An XcelaSAN box has 8 4gbps fibre channel ports, each of which can be configured to be either a target or initiator. In a typical environment, the SAN admin would set 4 ports to each mode and re-zone his FC fabric so the servers saw the target ports and the storage arrays the initiators. The XcelaSAN transparently passes the WWNs of servers and arrays to each other so there's no need to reconfigure LUN masking or server side drive mappings. You can then configure the XcelaSAN to apply write-through, write-back or no caching to each LUN through its web interface.

Since XcelaSAN is a cache it will automatically identify hot data within the LUNs it's caching in real time. The fact that the cache is being updated in real time means that 1GB of cache can provide the same amount of application acceleration as 4-40GB of SSD.
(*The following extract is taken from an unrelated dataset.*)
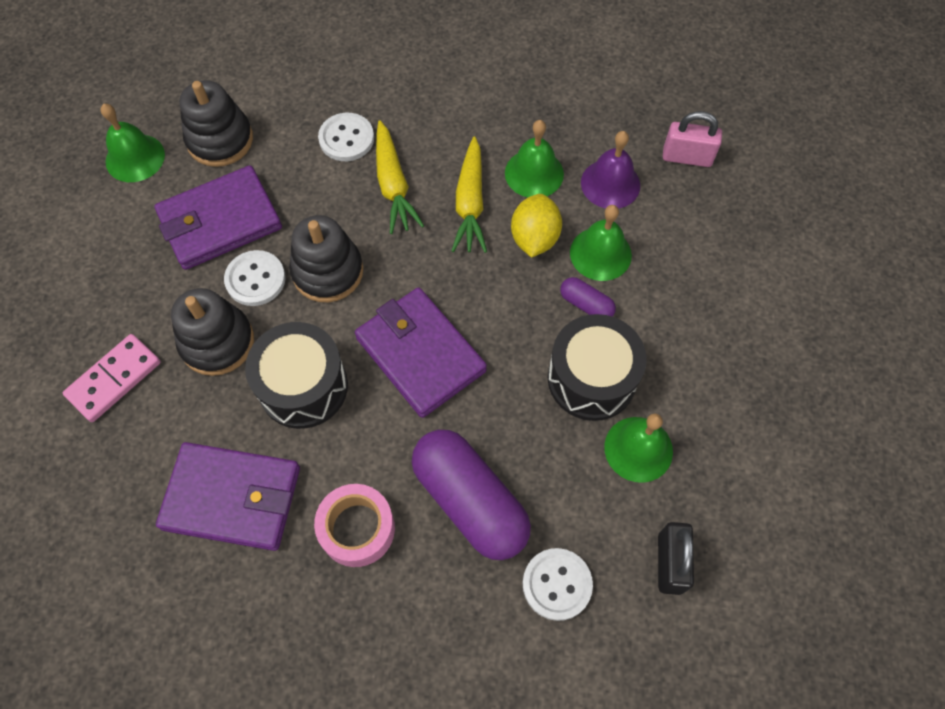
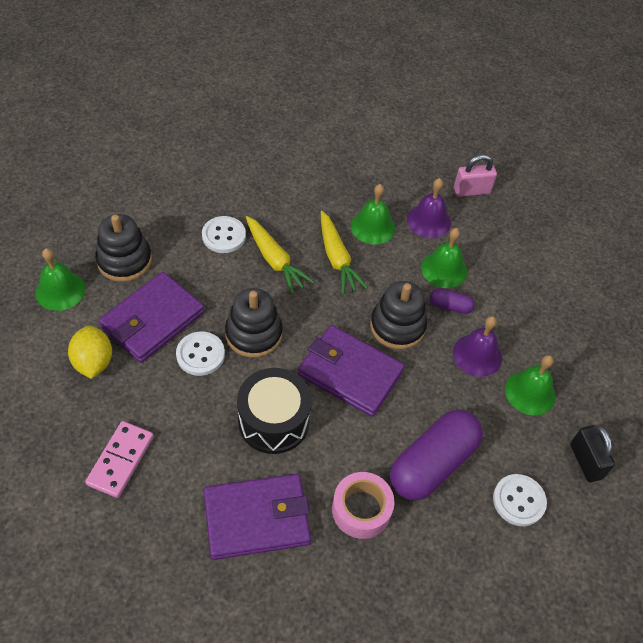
camera: 25 degrees left, 10 degrees down
(217, 342) = (191, 408): black stacking toy -> black stacking toy (397, 326)
(469, 501) = (433, 464): purple capsule -> purple capsule turned 75 degrees counterclockwise
(534, 238) = (393, 271): yellow lemon -> yellow lemon (93, 362)
(591, 379) = (477, 355): black drum -> purple bell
Typical SSD systems today replace disk LUNs with faster flash LUNs. The SAN admin or DBA identifies the hot data and segregates it to the flash LUN. Since applications like to keep their data together, segregating the hot blocks from the cooler ones is time consuming and some cool blocks will inevitably be moved to flash. Applications like Exchange that store their whole database in one file exacerbate this effect.